To-do item - Without the pictures, give the records again exactly as they appear.

Data records

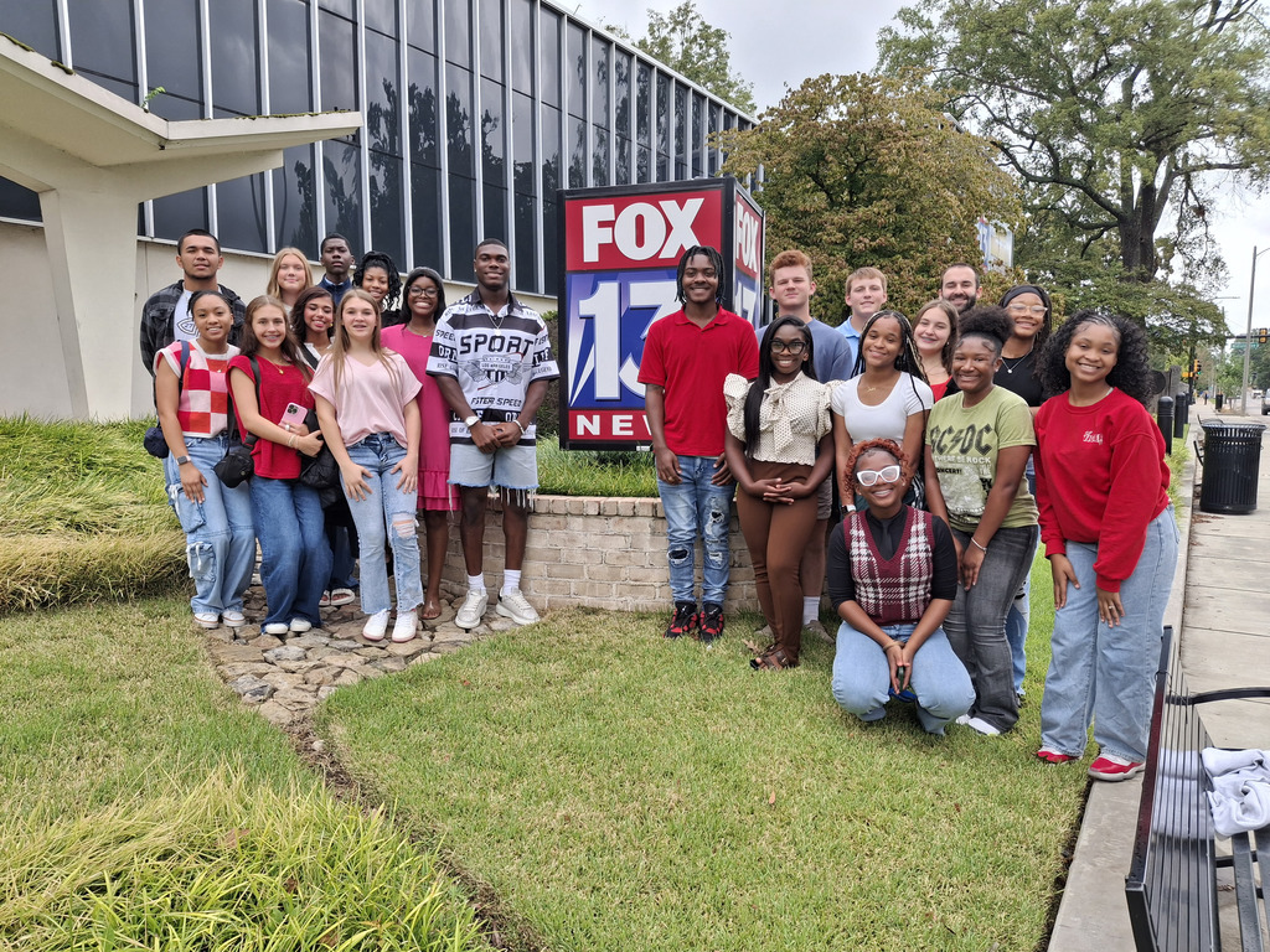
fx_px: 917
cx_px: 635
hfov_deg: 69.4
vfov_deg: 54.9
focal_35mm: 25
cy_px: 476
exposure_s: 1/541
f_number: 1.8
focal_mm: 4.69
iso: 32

Solution -
fx_px: 917
cx_px: 635
hfov_deg: 69.4
vfov_deg: 54.9
focal_35mm: 25
cy_px: 476
exposure_s: 1/541
f_number: 1.8
focal_mm: 4.69
iso: 32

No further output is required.